As state and local governments grapple with budget deficits brought on by the economic recession, some are blaming immigrants particularly undocumented immigrants. According to this flawed reasoning, if the tax contributions of immigrants in general, or undocumented immigrants in particular, don't cover the costs of the public services they utilize in a single year, then immigrants must be a financial "burden" on the majority of taxpayers.
However, by this measure, nearly all native-born children, retirees and unemployed workers also qualify as economic "burdens." A realistic accounting of the economic "value" of a person must include the contributions made over a lifetime as a worker, consumer and taxpayer. Yet most of the studies that claim to demonstrate that immigrants are a net "cost" to the economy usually rely on one-year "snapshots" of the immigrant population that fail to account for the incomes and tax contributions of immigrants over time. Most such studies count the education and care of the U.S.-born children of immigrants as "costs" incurred by immigrant households, even though these same children are classified as "natives" when they are taxpaying adults. And few of these studies consider economic contributions such as consumer purchasing power and the formation of businesses, which create new jobs and generate additional tax revenue.

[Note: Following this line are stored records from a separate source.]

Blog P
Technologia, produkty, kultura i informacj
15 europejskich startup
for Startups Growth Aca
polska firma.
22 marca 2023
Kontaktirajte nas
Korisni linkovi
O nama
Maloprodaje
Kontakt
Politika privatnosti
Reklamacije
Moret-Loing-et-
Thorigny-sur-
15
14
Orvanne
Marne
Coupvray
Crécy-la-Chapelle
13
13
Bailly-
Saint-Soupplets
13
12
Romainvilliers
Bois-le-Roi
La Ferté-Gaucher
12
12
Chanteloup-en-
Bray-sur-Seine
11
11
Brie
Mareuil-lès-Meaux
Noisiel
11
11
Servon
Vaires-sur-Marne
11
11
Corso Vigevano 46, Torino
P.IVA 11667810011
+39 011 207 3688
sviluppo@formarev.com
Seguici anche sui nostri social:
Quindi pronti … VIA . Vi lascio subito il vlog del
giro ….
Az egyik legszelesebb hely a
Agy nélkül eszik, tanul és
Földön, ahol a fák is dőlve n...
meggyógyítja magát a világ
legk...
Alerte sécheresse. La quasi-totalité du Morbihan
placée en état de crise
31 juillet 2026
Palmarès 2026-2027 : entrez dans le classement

The economic contributions of immigrants, and their children, come in many forms in California.
The California Immigrant Policy Center estimates that the state's immigrants pay $30 billion in federal taxes, $5.2 billion in state income taxes, and $4.6 billion in sales taxes each year.
The Selig Center for Economic Growth calculates that the purchasing power of Latino and Asian consumers in California totaled $412 billion in 2008 nearly one-third of the state's total purchasing power.

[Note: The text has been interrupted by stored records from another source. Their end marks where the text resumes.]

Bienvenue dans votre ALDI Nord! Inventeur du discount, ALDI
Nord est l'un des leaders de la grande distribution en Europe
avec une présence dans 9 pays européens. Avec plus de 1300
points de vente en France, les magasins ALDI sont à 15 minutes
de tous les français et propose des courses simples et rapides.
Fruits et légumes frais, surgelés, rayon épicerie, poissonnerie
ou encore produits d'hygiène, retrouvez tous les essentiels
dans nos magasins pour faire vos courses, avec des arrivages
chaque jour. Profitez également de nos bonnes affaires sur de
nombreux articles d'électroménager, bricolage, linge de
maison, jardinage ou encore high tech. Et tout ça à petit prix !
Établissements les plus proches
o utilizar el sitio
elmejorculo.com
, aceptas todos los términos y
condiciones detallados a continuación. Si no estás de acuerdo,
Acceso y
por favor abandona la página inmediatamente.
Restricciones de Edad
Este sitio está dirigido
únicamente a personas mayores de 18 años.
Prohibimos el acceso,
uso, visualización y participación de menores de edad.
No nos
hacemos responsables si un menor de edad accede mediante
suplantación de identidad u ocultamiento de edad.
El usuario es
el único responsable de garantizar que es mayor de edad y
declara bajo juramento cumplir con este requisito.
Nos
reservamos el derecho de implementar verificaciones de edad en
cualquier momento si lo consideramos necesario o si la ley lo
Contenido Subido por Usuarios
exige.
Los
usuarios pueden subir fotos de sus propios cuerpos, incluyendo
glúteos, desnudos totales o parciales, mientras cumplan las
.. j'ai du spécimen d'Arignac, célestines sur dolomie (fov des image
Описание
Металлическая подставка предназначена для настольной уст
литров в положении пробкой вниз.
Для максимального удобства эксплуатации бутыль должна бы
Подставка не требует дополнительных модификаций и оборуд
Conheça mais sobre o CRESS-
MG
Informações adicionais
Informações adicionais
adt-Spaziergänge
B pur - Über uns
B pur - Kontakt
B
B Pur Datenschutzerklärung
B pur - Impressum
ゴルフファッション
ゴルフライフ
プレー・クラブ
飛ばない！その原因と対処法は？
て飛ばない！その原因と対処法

The U.S. Census Bureau found that California businesses owned by Latinos and Asians constituted more than one-quarter of all businesses in the state as of 2002, employing 1.2 million people and generating sales and receipts of $183 billion.

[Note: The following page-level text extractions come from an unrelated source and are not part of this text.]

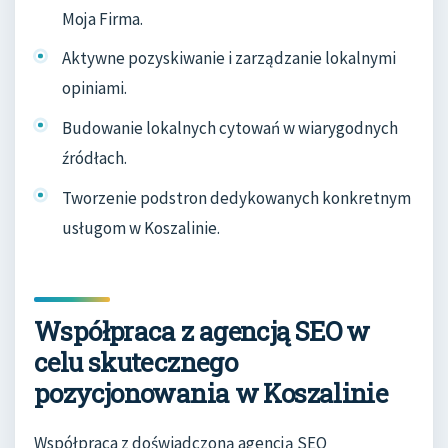
Moja Firma.
Aktywne pozyskiwanie i zarządzanie lokalnymi
opiniami.
Budowanie lokalnych cytowań w wiarygodnych
źródłach.
Tworzenie podstron dedykowanych konkretnym
usługom w Koszalinie.
Współpraca z agencją SEO w
celu skutecznego
pozycjonowania w Koszalinie
Współpraca z doświadczoną agencją SEO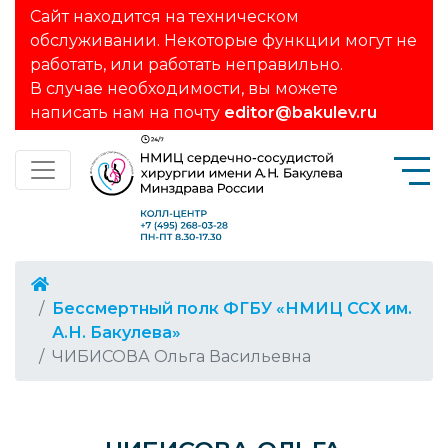
Сайт находится на техническом
обслуживании. Некоторые функции могут не
работать, или работать неправильно.
В случае необходимости, вы можете
написать нам на почту
editor@bakulev.ru
Бессмертный полк ФГБУ «НМИЦ ССХ им.
А.Н. Бакулева»
ЧИБИСОВА Ольга Васильевна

When it comes to undocumented immigration, there is another crucial economic question: What would cost more, deporting 12 million undocumented immigrants, or offering them a pathway to legal status? The "deport them all" option would cost hundreds of billions of dollars and remove workers, taxpayers, and consumers from the economy during a recession. A legalization program would increase the tax contributions and purchasing power of formerly undocumented workers and consumers, while avoiding the economic and human costs of large-scale deportations. Which of these alternatives makes the most economic sense?
Walter Ewing is a senior researcher at the Immigration Policy Center in Washington, D.C.